Die jüngste tödliche Schießerei in Straßburg am Dienstagabend könnte die Wochenendproteste vor den nachfolgenden Sicherheitskonflikten und der Angst vor weiterer Gewalt in Unordnung bringen. Eine Frage, die viele Demonstranten stellen, ist: Wer profitiert vom Zeitpunkt der Straßburger Morde?

Was die Regierung Macrons zweifellos weiter verunsichert, ist, dass die öffentlichen Proteste in allen sozialen Sektoren zu wachsen scheinen. Arbeiter im öffentlichen Dienst und Studenten planen, sich an der Sache zu beteiligen. Es entsteht eine generalisierte öffentliche Revolte – sie erinnert an die epische Revolution von 1968, die die amtierende Regierung von Präsident Charles de Gaulle zumindest vorübergehend stürzte.

Die Proteste brachen Anfang November erstmals wegen der geplanten Erhöhung der Kraftstoffsteuern der französischen Regierung aus. Französische Autofahrer, die als gesetzliche Sicherheitsmaßnahme gut sichtbare gelbe Westen in ihren Fahrzeugen mitführen müssen, waren die ersten, die auf die Straße gingen. Aber was mit einer spezifischen Kraftstoffsteuerproblematik begann, hat sich ausgeweitet und zu einer breiten Volksrevolte gegen Macrons neoliberale kapitalistische Politik geführt.

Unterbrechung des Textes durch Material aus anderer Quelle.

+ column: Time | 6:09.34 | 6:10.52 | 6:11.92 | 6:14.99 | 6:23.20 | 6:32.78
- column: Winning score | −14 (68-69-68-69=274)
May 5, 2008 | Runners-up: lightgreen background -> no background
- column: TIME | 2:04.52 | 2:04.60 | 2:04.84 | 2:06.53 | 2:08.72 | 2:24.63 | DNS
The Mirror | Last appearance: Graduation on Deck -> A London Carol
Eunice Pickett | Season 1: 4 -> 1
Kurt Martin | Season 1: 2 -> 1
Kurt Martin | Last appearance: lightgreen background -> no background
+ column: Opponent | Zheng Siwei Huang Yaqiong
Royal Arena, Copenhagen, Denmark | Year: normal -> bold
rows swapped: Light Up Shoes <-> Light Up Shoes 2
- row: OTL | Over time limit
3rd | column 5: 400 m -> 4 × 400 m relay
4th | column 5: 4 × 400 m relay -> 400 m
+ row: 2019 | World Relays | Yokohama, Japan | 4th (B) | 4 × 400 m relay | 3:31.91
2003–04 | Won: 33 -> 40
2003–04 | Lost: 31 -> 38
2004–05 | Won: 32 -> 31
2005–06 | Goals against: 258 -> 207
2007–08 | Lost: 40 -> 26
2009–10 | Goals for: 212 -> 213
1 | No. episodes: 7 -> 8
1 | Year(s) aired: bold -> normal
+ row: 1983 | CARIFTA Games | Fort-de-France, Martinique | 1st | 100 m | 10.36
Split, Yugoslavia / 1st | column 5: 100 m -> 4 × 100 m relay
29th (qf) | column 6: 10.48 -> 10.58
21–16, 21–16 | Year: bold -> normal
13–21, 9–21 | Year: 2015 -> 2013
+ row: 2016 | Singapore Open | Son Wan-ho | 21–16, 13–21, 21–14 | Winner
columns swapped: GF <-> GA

Das Problem für Macron ist, dass er einfach nicht anders kann, als elitär zu klingen – und unehrlich. Während seines „mea culpa“ Fernsehauftritts hat er vielleicht Zugeständnisse bei Löhnen und Steuern gemacht, aber der Präsident hat einen großen Teil seiner nationalen Rede damit verbracht, die Demonstranten wegen Gewaltanwendung zu verurteilen. Er sagte, dass die öffentliche Wut zwar „tief und in vielerlei Hinsicht legitim“ sei, es aber „keine Entschuldigung für Gewalt“ gebe.





Am vergangenen Wochenende waren bis zu 90.000 französische Bereitschaftspolizisten und Truppen im ganzen Land im Einsatz, um Demonstrationen einzudämmen. Hunderte (Anm.d.Ü.: eigentlich sind es Tausende) von Demonstranten wurden verhaftet und „präventiv“ inhaftiert. Es gab auch Szenen unnötiger Brutalität durch die Polizei, als friedliche Demonstranten mit Tränengas und Wasserwerfern beschossen wurden.

Wenn Macron „es gibt keine Entschuldigung für Gewalt“ predigt, klingen seine Worte banal und heuchlerisch, wenn man bedenkt, wie unangebracht die Gewalt ist, die der französische Staat selbst angewendet hat.

Darüber hinaus betrachten immer mehr Franzosen eine Wirtschaftspolitik, die den Arbeitnehmern und ihren Familien einen angemessenen Lebensunterhalt vorenthält, als eine Form der staatlich verordneten Gewalt. Politische Entscheidungen, die Menschen in Armut und Entwürdigung treiben, sind ein System der Gewalt.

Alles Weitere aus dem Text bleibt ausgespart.